I’m creating my second real R package, the first that uses any Stan functionality. For now, it’s proprietary, so I can’t upload it to GitHub.
I’m running R 3.6.1 on Windows 10, and all my packages are current as of yesterday. In particular, I’m running brms 2.9.0. My normal IDE is ESS.
Since the last time I did a package, usethis
has come into the picture, so I’m trying to learn somewhat new processes, build on what I knew, and refer to Hadley’s book as much as I can.
My immediate question has to do with a model implemented in brms
. There are three ways that model is to be used:
- I want to save a fitted model in the package and then use it as the default model for prediction.
- I want to allow the user to fit the model to new data and save the fitted model for later reuse.
- I want to allow the user to use the model to predict outcomes in an optimization process using
DEoptim
or RcppDE
.
I discovered “Guidelines for developers of R packages interfacing with Stan” today, which leads to my first question:
- Should I simply run
stan_package_skeleton
over top of my fledgling package? I see that usethis::create_package
says it “can be called on an existing project”; I haven’t found any such statement in the stan_package_skeleton
documentation yet.
I also read “Step by step guide for creating a package that depends on RStan.” It seems focused on Stan models and Stan source. My second question:
- Is there corresponding information that points to where and how I deal with a
brms
-based model?
Given my three model uses,
- First, is there a preferred way to store the fitted model as part of the package and recall it later? I know a bit about the
data()
function; I sorta want the same thing for a brmsfit
object, I think.
- I think the second use is simple: if I export the function that fits the model, the user can fit the model to whatever data is appropriate, and the
brm()
file
argument can say where it should be stored.
- I think the third use case is similar to the first. It sounds easy to predict values from an existing model if I can pass the model to the function, which seems straightforward in the second case. I don’t think I know how to pass the default model (use case 1) properly.
- Is there an existing, perhaps not too complex package, that does much of what I’ve described so that I can look at it?
I welcome any and all insights; I realize I’m at the front of this learning curve.
I would say a viable process is approximately:
- Use
brms::make_stancode
to print the Stan program to the screen
- Copy and paste that to a .stan file
- Follow the vignettes in the rstantools package (however, it is best to use the GitHub version rather than the CRAN version at the moment)
- Write a R function that inputs stuff, calls the generated C++ code, and outputs stuff. In principle, you could just call
brms::make_data
but you can probably provide a more intuitive interface for your particular model.
Thanks, Ben. I figured that might be the case; I was just curious if there was something like save_brmsmodel
and brmsmodel
matching save
and data
for package data. Would that be a useful enhancement at some time?

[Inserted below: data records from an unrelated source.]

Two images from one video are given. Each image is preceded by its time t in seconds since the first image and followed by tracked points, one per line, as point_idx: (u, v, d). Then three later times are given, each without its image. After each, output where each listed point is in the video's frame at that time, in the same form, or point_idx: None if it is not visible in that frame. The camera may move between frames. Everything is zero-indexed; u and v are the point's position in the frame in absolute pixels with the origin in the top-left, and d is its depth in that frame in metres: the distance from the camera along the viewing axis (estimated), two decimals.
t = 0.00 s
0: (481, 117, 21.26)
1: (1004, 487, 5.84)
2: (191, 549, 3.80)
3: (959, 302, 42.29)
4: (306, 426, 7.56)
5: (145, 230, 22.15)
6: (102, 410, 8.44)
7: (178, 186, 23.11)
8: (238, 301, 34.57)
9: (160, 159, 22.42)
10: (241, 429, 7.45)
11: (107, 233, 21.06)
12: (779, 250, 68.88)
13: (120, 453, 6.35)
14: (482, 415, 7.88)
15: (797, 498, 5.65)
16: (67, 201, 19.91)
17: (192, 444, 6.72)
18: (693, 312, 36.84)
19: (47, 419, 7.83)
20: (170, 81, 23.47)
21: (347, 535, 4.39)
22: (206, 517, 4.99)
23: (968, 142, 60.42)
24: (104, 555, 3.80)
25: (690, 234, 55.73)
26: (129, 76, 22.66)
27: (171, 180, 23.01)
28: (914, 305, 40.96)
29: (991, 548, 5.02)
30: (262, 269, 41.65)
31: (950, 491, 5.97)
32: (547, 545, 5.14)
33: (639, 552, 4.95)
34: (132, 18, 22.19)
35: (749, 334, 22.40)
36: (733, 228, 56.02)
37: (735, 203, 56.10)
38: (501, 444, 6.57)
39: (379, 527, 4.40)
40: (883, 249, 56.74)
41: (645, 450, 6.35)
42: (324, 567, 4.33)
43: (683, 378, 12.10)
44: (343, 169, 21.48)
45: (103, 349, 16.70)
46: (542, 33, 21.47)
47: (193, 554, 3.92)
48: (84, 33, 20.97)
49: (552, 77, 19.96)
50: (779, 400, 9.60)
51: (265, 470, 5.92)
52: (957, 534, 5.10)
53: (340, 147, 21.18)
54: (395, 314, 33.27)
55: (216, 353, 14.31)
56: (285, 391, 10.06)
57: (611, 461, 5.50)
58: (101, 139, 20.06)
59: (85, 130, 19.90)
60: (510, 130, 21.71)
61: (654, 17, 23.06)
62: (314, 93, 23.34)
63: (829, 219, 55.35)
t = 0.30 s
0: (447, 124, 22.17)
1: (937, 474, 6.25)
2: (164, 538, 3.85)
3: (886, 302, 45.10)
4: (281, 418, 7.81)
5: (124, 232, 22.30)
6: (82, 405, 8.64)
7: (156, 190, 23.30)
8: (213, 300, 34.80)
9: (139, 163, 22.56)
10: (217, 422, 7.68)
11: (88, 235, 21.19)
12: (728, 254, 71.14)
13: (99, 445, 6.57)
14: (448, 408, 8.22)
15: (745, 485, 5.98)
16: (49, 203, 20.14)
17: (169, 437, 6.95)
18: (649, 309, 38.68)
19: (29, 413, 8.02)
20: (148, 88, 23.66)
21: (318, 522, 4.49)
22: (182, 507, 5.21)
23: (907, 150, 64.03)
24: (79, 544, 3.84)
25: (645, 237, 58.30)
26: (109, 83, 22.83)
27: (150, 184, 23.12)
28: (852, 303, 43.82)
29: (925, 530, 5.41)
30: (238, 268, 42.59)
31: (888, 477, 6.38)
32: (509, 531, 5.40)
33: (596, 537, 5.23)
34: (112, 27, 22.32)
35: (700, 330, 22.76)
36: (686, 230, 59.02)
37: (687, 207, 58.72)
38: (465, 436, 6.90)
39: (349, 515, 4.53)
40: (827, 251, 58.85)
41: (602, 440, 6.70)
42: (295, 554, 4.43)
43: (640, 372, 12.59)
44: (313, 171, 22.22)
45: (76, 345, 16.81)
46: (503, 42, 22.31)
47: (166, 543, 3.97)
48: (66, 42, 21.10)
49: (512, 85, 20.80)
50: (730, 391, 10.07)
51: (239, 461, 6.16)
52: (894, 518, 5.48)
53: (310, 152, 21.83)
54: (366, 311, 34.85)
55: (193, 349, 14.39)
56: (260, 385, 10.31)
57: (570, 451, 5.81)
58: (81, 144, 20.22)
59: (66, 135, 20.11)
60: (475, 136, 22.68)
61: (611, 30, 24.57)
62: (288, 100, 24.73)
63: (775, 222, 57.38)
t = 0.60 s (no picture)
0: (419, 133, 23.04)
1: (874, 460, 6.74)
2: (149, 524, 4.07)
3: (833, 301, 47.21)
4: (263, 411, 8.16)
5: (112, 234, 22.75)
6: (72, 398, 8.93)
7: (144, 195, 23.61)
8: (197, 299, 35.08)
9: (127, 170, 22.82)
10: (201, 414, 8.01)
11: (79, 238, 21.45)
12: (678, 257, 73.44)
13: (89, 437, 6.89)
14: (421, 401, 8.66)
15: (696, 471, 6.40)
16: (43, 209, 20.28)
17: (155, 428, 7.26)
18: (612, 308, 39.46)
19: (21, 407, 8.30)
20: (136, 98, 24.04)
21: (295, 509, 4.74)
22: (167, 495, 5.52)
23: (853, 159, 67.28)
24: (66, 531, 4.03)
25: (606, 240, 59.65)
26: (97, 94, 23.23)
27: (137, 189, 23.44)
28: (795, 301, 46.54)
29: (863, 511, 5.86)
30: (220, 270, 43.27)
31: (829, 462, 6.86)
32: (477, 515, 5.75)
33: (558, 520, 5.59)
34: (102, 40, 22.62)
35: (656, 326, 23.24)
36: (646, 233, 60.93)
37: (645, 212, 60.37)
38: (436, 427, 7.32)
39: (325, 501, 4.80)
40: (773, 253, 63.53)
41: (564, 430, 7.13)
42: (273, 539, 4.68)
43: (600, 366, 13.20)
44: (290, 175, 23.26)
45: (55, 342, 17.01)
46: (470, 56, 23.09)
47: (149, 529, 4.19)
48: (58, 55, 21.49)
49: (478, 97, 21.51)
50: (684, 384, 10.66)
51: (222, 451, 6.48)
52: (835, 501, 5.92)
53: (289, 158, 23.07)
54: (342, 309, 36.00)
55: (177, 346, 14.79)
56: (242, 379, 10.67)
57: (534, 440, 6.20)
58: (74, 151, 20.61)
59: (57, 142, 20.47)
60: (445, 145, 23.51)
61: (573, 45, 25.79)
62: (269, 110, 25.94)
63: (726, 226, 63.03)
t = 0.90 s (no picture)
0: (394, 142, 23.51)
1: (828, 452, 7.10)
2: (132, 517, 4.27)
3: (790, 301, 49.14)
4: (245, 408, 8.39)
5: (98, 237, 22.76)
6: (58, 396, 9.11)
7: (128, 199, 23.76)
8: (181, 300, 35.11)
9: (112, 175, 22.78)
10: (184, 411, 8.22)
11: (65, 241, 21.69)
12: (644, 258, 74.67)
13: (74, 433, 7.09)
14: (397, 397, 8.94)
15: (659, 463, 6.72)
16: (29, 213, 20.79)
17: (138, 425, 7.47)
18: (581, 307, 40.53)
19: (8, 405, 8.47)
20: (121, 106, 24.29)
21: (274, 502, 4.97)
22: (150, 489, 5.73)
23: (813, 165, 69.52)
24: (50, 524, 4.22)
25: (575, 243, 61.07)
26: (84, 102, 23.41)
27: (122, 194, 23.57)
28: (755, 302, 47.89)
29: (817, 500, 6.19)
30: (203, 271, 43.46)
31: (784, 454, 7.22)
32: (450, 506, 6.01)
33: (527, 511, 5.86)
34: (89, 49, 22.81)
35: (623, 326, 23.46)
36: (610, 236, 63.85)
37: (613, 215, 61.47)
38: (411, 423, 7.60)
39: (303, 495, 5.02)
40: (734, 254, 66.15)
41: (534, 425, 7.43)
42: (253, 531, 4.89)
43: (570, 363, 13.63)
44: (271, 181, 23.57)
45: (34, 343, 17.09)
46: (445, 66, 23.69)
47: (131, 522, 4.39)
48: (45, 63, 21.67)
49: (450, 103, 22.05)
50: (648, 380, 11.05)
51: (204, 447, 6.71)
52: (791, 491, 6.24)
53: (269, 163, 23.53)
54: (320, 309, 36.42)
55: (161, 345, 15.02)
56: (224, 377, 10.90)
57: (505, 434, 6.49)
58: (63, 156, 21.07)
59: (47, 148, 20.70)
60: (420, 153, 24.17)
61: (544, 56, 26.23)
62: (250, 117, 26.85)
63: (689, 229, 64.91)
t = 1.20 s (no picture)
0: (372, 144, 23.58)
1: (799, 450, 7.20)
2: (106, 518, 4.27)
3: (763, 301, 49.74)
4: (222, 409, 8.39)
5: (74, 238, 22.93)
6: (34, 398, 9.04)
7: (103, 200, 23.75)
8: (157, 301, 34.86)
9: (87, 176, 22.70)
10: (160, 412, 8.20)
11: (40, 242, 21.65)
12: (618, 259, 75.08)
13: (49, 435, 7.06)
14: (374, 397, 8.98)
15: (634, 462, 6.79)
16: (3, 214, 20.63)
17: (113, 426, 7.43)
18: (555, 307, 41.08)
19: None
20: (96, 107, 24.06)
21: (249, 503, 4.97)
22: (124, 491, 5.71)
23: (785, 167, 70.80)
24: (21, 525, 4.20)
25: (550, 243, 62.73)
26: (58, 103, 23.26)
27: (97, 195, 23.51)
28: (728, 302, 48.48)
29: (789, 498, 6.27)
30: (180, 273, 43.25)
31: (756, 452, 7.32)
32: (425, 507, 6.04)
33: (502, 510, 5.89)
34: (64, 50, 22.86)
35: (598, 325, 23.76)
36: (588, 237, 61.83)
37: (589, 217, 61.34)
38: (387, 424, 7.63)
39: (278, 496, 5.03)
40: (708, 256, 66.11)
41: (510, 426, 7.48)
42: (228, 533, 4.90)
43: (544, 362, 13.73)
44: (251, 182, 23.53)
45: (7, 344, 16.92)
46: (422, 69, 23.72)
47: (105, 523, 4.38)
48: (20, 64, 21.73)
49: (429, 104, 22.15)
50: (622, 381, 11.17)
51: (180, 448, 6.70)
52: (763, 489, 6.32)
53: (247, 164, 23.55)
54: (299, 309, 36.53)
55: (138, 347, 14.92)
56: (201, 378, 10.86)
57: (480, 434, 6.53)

Any insights into whether stan_package_skeleton
is safe to run on an existing package? If not, I’ll see if I can figure it out from reading that function definition.
Saving a compiled model does not work well in the sense that the saved objects can rarely be loaded outside the computer they were created on. Thus, that route is not suitable for a package, unless you are only using it yourself on one machine in which case it is probably easier to just use some structured R scripts rather than a full package. In general, such a package needs to be compiled on each machine where it is to be installed.
The rstan_package.skeleton
is gone from the GitHub version and would not work on an existing package anyway. It is now rstan_create_package
to create a new package or use_rstan
to add Stan functionality to an existing package, but you may just need to call rstan_create_package
in a new directory and copy some of your previous files into it.
I’m following your advice to use some structured R scripts (probably embedded in an Org Mode file).
As for saving a brmsfit object in some fashion, I was thinking it might make use of (a modified version of) the file
argument in brm()
: if a compiled model exists that was built on this machine (I was thinking “this architecture,” but I can see how that could be insufficient), then load it. Otherwise, compile and save the file.
That would solve my problem of wanting a brmsfit object on which to run predict()
, and it would be relatively efficient: on each new machine on which it was run, it would only get compiled one time.
I can see that might cost more than it’s worth, but I do see value in being able to create a Stan model that’s useful for predictions in a production application. Maybe I’m just thinking about this the wrong way. At any rate, I’m good for now.